Copyright(c), 1995 - Management Analytics and Others - All Rights Reserved
(A) The responsibilities of a position with respect to security and
risk management shall be commensurate with its authority.
Descriptions of security roles and responsibilities for agency
personnel shall be included in written position descriptions and
compiled in the agency security manual developed and maintained by
the information security function.
(B) The information security function. Each agency head, or the
information resources manager acting on delegated authority, shall
institute an information security function to administer the agency
information security program. It shall be the duty and
responsibility of this function to establish all procedures and
practices necessary to ensure the security of information assets
against unauthorized or accidental modification, destruction or
disclosure. The information security function within each agency
shall document and maintain an up-to-date internal information
security program. The agency security program shall include written
internal policies and procedures for the protection of information
resources, be an instrument implementing state information security
policies and standards, be applicable to all elements of the
agency and be signed by the information resources manager or the
agency head.
(C) Owners, custodians, and users of information. The Information
Resources Management Act makes it clear that information and
information resources residing in the various agencies of state
government are assets owned by the people of Texas. For the purpose
of information resources security and risk management, the concept
of owners, custodians and users of information resources, and their
surrogate responsibilities to the people of Texas, is utilized in
the development of an information security program. The
effectiveness of the program depends to a large extent on the
correct identification of those surrogate owners, custodians, and
users of information. Owners, custodians and users of data,
software and other information resources shall be identified,
documented and their responsibilities defined. All resources shall
be assigned an owner. In cases where data or software is aggregated
for purposes of ownership, the aggregation shall be at a level
which assures individual accountability. The following distinctions
among owner, custodian, and user responsibilities should guide
determination of these roles:
(i) Owner responsibilities. The owner of information resources is
the designated individual upon whom responsibility rests for
carrying out the program that uses the resources. That person
is referred to herein as a program manager. The owner, or
program manager, is responsible and authorized to: approve
access and formally assign custody of the asset; judge the
asset's value; specify data control requirements and convey
them to users and custodians; and ensure compliance with
applicable controls. Ownership responsibilities apply in the
development of outsourcing contracts with private firms or
with other agencies. These contracts must specify appropriate
controls, based on risk assessment, to ensure protection of
the state's confidential or sensitive information files,
databases and software from unauthorized modification,
deletion or disclosure.
(ii) Custodian responsibilities. A custodian is the agent in
charge of the organizational unit providing technical
facilities, data processing and other support services to
owners and users of automated information. The custodian of
information resources is assigned the responsibility to:
implement the controls specified by the owner; provide
physical and procedural safeguards for the information
resources within the facility; assist owners in evaluating
the cost-effectiveness of controls; administer access to the
information resources; and to make provisions for timely
detection, reporting, and analysis of unauthorized attempts
to gain access to information resources. Custodial
responsibilities apply to all entities providing outsourcing
services to state agencies.
(iii) User responsibilities. The users of information resources
have the responsibility to: use the resource only for the
purposes specified by its owner; comply with controls
established by the owner; and prevent disclosure of
confidential or sensitive information.
(D) The agency information security function acting on behalf of the
agency head and with cooperation from program and technical
management, shall assign information asset ownership and ownership
responsibilities for all information resources within the agency.

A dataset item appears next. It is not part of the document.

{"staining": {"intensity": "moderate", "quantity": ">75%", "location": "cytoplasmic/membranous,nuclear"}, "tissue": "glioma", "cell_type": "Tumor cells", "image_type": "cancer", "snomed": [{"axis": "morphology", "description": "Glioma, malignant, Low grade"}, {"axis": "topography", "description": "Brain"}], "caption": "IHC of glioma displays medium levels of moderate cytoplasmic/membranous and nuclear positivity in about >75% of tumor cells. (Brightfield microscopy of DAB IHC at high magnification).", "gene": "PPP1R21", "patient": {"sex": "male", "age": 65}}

(E) Program managers, having been assigned information resource
ownership, shall assign custody of program assets to appropriate
technical and data center managers and ensure they are provided the
appropriate direction to implement the security controls and
procedures that have been defined.
(F) Technical managers, assigned information resource custodianship,
are charged with executing the monitoring techniques and procedures
for detecting, reporting and investigating breaches in information
asset security.
(G) An internal audit of the information security function shall be
performed periodically, based on risk assessment, as directed by
the agency head or the information resources manager acting on
delegated authority for risk management decisions.